BEST CREATIVE NONFICTION OF THE SOUTH, VOLUME II: NORTH CAROLINA
Tuesday, Nov. 28, 7 p.m., free
The Regulator Bookshop, Durham
www.regulatorbookshop.com

Any adequate literary accounting of North Carolina would seem to require certain elements. The state’s natural beauty, the sound of its spoken language, and the history of its land and people. Cultural traditions of storytelling and music and Southern hospitality would have to be in there. So would the mythic South depicted in popular culture, and so would an impassioned defense of vinegar-based barbecue.
The second book in Texas Review Press’s Best Creative Nonfiction of the South series checks off all the boxes. Coedited by Michael Chitwood, a prolific poet and a lecturer in UNC’s English department, the slim volume contains seventeen selections by many of the state’s biggest living literary names, from memoirs to essays and travel writing, all with a pronounced North Carolina terroir.
“Nubbin’ stretcher,” “sour sop, chitlins, churn rags, and clabber,” and “not nary a any” are just a few of the terms Thomas Rain Crowe drops in “Native Tongue,” which reverentially depicts his reclamation of the Southern Mountain Speech that he tried to hide when he moved north. In “An Imperfect Marriage,” Jan DeBlieu describes moving to a much-fantasized west, only to feel the inexorable pull of her native region. Clyde Edgerton’s “A Story” feels like a yarnthere’s a great-grandma with seven names, an aunt given to malapropisms, digression upon delightful digressionbefore it builds to the realization that “place helps make people into who they become.”
Depictions of the beauty of a bygone world abound. In “Horses and Boys,” Marianne Gingher evokes the unambiguous sunshine of a seemingly less fraught, but not at all dainty, era, on a farm near Greensboro: “I loved the rollicking dirtiness, the thin black rinds of filth under my fingernails, the way horse hair and sweat mingled and dried lacily on the insides of my calves and thighs,” she writes in a vehement passage that verges on poetry.
The collection’s longest piece is also its saddest.
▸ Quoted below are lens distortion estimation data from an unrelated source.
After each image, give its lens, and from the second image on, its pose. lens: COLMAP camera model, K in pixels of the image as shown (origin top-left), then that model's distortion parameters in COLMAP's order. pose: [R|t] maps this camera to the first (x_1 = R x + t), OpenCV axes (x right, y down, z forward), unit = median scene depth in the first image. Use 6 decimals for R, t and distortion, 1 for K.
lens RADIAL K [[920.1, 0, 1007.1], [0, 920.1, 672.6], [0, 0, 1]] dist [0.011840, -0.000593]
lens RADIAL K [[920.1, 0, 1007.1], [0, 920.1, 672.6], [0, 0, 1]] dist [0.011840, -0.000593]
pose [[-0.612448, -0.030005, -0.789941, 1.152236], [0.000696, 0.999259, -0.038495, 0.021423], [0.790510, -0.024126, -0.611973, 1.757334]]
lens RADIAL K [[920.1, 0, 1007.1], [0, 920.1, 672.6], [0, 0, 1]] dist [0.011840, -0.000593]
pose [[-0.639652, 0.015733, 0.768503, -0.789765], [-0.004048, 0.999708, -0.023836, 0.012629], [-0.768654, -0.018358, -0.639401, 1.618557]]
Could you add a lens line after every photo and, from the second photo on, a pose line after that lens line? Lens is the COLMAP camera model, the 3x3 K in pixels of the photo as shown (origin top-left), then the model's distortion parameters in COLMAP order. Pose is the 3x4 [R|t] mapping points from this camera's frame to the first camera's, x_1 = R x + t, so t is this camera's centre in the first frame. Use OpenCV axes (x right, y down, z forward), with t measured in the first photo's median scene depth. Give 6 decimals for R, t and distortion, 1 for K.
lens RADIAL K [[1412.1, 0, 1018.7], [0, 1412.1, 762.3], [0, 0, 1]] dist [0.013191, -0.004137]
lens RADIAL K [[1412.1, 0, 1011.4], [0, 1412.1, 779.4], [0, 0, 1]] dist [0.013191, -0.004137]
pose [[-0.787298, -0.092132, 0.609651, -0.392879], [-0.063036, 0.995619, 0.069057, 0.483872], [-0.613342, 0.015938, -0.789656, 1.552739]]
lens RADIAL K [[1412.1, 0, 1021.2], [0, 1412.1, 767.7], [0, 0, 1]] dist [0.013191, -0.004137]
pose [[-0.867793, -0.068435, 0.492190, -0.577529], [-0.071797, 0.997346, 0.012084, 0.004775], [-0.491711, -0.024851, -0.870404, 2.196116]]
In “Chiefing in Cherokee,” a couple researching the Trail of Tears arrives in Cherokee, N.C., and finds the town taken over by stores hawking kitsch. They’re outraged at the sight of Native Americans clad in inauthentic costumes who dance for tips for the white tourist trade, but are forced to examine the limitations of their own perspective. They excavate the history of the Eastern Band of the Cherokee and marvel at its resiliency. Among numerous poignant facts, we learn that the Museum of the Cherokee Indian was among the first museums to confront viewers with human suffering.
In “Hospitality,” Scott Huler claims he moved to North Carolina for free refills on soda and tea, and assesses this Southern tradition from an almost anthropological view, locating its origins as an antidote to loneliness in the rural South. In “A Torrent of Kindness,” Allan Gurganus similarly assays the nature of graciousness but through a more hopeful lens, concluding, movingly, that it’s “a strange, radical thing.”
It’s satisfying that the final story, Bland Simpson’s “The Christmas Kayaker,” encapsulates many of the themes and charms of the foregoing pieces. With the seductive precision of a well-told tall tale, the story portrays the intimate geography of the state and the sound and spirit of its people, ending with an invitation of pure Southern hospitality.
The only unwelcome surprise is a lack of editorial precision. I came across several typos, along with a misquotation of an iconic Carl Sandburg line and misspellings of Allan Gurganus and Georgann Eubanks. But that won’t be an issue when you hear the stories read aloud, as they will be at the Regulator on Tuesday, when Chitwood will be joined by Randall Kenan, whose piece on the N.C. hog industry is a tour de force, and poet Michael McFee.